Return all the lines below in which the string "knee" appears.

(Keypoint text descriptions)
+---+

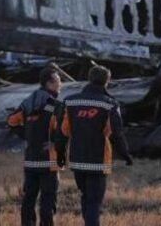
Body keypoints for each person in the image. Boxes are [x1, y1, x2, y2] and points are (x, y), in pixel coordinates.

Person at [54, 65, 132, 226]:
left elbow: (63, 131)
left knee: (86, 197)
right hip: (98, 161)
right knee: (94, 202)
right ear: (107, 82)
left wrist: (59, 154)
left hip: (77, 160)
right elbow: (117, 133)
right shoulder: (110, 104)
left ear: (89, 79)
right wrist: (126, 155)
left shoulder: (70, 102)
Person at [7, 65, 63, 226]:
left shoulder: (28, 103)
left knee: (29, 198)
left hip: (30, 159)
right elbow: (64, 130)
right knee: (48, 199)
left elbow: (11, 121)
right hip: (49, 161)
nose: (61, 84)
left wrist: (27, 136)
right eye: (58, 80)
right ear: (49, 83)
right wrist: (56, 143)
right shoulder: (55, 105)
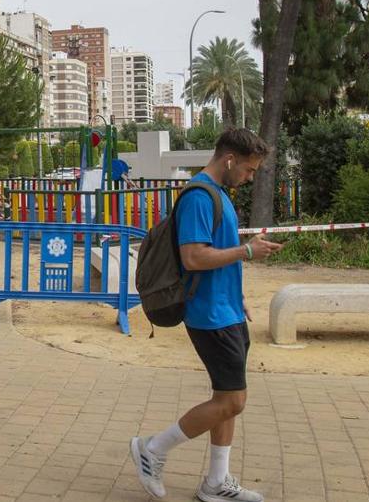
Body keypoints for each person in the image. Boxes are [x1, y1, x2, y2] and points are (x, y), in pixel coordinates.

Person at [129, 127, 284, 501]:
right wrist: (247, 252)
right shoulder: (200, 197)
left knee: (225, 398)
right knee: (233, 401)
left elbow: (220, 253)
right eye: (248, 170)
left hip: (226, 309)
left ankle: (216, 482)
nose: (249, 178)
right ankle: (152, 448)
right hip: (209, 315)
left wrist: (239, 293)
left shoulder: (219, 195)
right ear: (229, 159)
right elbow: (194, 256)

+---+

The answer:
left knee: (86, 197)
right knee: (94, 202)
left knee: (29, 198)
right knee: (48, 199)
left knee: (225, 398)
right knee: (233, 401)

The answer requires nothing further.